External Shot (Photo by Vincent Lam)
Lumenhaus was designed and built by a research program at Virginia Tech as a "solar house" integrating architecture and technology. In 2010, it became the winner of the International Solar Decathlon Competition in Madrid. It has been on a travelling exhibition in various American cities, including Washington and Chicago. I was lucky enough to be able to go through it in detail while I was visiting Mies van der Rohe's Farnsworth House as a day trip from New York.
The grounds of Farnsworth House is the most appropriate site to house this experimental building because the design of the Lumenhaus was inspired by the glass house. Like Farnsworth, the north and south walls are all glass to maximise view and sunlight for the occupants, the layouts of both houses feature a central core of utilities with circulation either side.

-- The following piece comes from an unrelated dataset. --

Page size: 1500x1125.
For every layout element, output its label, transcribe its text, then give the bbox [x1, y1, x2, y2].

Solar panels over entrance double up as awning (Photo by Vincent Lam)
The name "Lumenhaus" was derived from "lumen" which means "the power of light" and "haus", meaning house or home in German but more importantly, refer to the Bauhaus movement and architect Mies van der Rohe.

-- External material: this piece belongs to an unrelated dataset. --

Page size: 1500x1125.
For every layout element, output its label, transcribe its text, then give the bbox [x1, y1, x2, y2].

Lumenhaus has a very small footprint with a rectangular open plan. With the large amount of glass, the transperant house merges into its environment seamlessly and feels very generous. Fortunately, the extreme heat load in summer is controlled by the fully automated Eclipsis System. The sliding layers of screens response to weather conditions outside to balance energy efficiency with user comfort. It is a zero-energy home completely powered by the sun.
Bed becomes a sofa during the day (Photo by Vincent Lam)The entry to the house is in the middle, once inside one can either go to the bedroom at the left or the living / kitchen to the right.
Furniture was designed to be multi-function, the bed can become a sofa during the day while the kitchen bench can become a bar, offering flexibity of use and minimising the floor area / space required. As a result this small house can support functions of a much larger residence.
The modular design means that the house itself is very flexible. Multiple units can be connected to create houses with different numbers of bedrooms to adapt to the owners' changing needs.